▸ Quoted passage
▶

Objective Abnormalities in exocrine pancreatic function have been reported in diabetes mellitus (DM). We reviewed published literature to determine the nature of structural and functional alterations in the exocrine pancreas in DM. Methods We identified and abstracted data from original studies (n = 50) describing morphological, structural, and functional changes in the exocrine pancreas in types 1 and 2 DM. Results Pancreatic weight and volume are markedly lower in type 1 DM (P < 0.005) with insignificant decrease in type 2 DM compared with age-, sex-, and body mass index-matched controls. Pancreatic histopathological changes seen in most subjects with DM at autopsy (n = 7 studies, 1272 autopsies) include mild-to-marked interacinar fibrosis, scant inflammatory infiltrate, no pancreatic ductal changes, and hyalinization of arteries. In subjects with DM, pooled prevalence of decreased fecal elastase 1 (<200 μg/g) is higher, coefficient of fat absorption is near normal (mean, 91%-94%), and pancreatic exocrine dysfunction is nonprogressive over time. Diabetes mellitus is asymptomatic in regard to the exocrine pancreas. Conclusions In types 1 and 2 DM, moderate-to-severe subclinical pancreatic fibrosis and modest exocrine dysfunction occurs in the absence of clinical or histopathological evidence of chronic pancreatitis. We call this novel entity "diabetic exocrine pancreatopathy."

◀

▸ Supplied material
▶

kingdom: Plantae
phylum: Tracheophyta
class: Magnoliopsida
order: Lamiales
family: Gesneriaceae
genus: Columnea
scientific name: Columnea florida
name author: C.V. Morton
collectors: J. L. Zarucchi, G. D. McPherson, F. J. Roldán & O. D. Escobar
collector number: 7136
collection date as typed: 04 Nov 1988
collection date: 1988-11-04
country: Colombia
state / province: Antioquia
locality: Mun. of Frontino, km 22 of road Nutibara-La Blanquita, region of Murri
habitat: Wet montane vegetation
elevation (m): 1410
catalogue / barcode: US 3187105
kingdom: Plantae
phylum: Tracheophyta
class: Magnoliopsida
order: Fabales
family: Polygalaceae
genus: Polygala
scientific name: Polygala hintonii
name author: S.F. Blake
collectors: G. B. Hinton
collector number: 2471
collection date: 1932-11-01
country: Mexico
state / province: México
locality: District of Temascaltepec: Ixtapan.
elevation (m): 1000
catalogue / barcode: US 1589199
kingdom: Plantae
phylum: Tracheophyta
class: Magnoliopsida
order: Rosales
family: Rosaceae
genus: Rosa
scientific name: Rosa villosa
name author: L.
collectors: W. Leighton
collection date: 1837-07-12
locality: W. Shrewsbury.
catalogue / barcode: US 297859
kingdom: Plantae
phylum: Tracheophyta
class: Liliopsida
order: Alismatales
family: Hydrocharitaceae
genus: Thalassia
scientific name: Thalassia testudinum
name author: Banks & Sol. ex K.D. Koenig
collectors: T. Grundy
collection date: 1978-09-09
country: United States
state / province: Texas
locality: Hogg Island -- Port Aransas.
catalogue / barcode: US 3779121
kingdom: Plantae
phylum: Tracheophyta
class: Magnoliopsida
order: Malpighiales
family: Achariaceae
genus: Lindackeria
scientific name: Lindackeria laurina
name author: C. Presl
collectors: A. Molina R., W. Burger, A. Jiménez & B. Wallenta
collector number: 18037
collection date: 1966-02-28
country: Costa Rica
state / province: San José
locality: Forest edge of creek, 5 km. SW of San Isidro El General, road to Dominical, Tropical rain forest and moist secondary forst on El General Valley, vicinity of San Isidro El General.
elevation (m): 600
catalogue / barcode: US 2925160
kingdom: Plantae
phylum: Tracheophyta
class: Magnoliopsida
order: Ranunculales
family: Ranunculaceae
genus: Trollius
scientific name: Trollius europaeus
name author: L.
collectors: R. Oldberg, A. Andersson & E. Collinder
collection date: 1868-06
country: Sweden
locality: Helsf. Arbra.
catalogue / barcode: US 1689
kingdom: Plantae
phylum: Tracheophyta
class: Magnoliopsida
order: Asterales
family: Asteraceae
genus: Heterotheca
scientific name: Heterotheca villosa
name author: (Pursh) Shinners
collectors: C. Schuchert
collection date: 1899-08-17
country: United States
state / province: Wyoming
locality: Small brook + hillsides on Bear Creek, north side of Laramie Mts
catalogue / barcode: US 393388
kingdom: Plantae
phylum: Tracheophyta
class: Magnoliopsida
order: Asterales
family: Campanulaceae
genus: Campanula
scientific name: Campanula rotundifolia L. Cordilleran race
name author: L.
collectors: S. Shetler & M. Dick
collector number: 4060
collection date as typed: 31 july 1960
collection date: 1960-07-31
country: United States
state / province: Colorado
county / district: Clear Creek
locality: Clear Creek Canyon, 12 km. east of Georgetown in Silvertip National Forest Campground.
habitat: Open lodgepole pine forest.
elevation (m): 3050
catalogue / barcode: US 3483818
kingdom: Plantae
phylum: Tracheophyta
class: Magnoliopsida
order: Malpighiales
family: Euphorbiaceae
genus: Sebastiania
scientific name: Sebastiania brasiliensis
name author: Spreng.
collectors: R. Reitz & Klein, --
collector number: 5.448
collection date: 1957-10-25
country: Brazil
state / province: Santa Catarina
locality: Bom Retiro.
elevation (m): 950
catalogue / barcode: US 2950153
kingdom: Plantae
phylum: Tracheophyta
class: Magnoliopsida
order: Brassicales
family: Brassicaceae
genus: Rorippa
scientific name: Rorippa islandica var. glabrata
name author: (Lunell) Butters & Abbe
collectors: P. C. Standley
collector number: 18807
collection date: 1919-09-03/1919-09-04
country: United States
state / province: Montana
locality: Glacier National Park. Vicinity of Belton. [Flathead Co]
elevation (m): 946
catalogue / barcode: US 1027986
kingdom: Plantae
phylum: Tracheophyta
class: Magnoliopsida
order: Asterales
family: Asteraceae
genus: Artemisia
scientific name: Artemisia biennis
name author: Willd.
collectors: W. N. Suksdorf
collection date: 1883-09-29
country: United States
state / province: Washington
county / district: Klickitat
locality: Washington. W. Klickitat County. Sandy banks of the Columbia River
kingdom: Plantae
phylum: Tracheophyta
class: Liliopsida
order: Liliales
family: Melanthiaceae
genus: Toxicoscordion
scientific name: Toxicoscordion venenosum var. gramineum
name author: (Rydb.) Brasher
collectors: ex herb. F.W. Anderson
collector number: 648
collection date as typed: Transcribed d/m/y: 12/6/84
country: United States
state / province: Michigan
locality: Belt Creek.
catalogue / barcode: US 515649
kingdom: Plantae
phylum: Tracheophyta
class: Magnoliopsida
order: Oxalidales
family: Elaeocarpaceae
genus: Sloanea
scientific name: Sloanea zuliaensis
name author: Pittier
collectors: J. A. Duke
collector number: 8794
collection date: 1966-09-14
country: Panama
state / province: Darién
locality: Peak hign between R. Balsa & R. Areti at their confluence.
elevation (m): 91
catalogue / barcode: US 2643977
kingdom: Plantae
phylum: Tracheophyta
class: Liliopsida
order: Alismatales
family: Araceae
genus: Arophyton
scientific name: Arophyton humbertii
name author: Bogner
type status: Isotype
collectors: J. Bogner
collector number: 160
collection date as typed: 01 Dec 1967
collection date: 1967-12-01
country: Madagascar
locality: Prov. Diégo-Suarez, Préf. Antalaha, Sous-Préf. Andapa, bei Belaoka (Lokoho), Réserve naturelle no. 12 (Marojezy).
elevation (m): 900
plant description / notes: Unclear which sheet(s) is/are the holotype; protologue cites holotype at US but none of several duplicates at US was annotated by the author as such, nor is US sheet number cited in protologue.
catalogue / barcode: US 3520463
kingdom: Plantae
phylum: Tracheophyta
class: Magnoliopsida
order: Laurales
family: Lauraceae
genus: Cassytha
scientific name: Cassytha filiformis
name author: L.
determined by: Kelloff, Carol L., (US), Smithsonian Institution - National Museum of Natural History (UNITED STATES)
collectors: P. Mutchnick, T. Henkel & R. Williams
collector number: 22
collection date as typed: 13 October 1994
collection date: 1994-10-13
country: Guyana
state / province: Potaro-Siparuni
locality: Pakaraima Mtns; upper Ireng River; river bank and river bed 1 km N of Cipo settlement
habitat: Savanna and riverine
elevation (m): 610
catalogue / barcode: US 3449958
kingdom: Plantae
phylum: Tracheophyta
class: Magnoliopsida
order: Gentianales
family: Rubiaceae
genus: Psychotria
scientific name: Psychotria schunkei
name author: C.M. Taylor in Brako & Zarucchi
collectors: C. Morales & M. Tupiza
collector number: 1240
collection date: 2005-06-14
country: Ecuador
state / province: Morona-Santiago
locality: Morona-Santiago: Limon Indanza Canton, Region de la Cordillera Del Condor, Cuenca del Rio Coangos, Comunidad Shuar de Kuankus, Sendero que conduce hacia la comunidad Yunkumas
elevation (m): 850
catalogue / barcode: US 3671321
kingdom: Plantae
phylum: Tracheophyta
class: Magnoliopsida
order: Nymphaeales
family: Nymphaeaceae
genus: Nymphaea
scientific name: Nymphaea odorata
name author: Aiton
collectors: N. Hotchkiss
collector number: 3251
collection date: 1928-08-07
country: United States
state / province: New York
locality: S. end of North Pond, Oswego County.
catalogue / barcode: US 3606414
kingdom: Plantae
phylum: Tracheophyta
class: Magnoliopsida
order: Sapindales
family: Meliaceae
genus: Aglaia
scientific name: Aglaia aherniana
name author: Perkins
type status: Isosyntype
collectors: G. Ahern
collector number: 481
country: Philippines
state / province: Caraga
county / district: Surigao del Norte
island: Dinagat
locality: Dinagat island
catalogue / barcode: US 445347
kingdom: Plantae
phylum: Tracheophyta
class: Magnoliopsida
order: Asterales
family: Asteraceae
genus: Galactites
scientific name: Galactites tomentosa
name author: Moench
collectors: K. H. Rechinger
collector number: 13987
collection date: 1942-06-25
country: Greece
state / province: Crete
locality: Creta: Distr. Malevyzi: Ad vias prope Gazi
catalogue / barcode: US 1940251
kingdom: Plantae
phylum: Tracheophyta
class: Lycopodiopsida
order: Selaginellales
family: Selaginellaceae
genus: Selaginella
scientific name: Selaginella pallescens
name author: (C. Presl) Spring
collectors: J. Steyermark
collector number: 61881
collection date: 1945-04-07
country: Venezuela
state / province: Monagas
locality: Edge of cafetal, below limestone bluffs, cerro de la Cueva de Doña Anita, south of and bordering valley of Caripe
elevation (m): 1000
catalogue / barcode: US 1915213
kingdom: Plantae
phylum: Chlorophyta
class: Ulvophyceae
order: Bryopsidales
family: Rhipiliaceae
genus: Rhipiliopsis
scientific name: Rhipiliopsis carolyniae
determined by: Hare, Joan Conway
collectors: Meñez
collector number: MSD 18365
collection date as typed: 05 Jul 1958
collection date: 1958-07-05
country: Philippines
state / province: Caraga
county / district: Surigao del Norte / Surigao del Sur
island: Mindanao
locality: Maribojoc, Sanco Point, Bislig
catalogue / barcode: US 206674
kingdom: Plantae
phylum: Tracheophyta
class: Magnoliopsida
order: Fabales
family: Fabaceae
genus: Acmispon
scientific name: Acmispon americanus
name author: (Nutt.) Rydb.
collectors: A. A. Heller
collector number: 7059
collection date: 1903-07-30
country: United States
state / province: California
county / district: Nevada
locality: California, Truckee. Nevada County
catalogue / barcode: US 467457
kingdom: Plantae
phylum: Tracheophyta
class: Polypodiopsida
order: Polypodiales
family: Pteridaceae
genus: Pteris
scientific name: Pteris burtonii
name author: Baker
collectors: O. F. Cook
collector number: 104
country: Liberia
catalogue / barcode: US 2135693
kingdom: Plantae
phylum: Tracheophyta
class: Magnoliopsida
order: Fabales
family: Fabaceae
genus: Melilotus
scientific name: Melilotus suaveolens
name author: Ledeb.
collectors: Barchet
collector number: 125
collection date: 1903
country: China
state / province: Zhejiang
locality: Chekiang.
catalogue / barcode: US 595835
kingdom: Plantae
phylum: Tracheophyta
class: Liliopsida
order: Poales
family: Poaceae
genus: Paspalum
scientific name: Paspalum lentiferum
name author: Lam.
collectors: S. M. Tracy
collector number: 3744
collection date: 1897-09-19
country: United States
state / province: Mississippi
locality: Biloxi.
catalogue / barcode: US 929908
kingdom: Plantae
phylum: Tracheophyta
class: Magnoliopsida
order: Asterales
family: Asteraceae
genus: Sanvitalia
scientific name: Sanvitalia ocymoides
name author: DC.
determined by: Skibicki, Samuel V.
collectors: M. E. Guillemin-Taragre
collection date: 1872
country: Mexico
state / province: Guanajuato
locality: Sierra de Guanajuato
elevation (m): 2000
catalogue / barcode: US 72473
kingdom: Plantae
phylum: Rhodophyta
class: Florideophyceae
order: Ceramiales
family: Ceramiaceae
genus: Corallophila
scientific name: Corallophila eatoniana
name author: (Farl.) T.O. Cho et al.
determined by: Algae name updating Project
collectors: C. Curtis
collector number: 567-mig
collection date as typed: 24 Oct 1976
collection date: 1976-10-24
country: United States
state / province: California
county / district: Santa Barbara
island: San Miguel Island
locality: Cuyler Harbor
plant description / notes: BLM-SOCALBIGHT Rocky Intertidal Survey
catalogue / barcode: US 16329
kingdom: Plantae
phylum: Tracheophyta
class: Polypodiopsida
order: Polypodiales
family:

◀

Decide whether each statement agrees with the diabetes and exocrine pancreas abstract above. For each one, answer yes or no and quote the words from the abstract that settle it.
1. Pancreatic weight and volume are markedly lower in type 2 DM than in matched controls.
2. Autopsies of most subjects with DM showed no pancreatic ductal changes.
3. Pancreatic exocrine dysfunction in DM gets worse over time.

▸ Reply to the exercise
1. No: "with insignificant decrease in type 2 DM"
2. Yes: "no pancreatic ductal changes"
3. No: "pancreatic exocrine dysfunction is nonprogressive over time"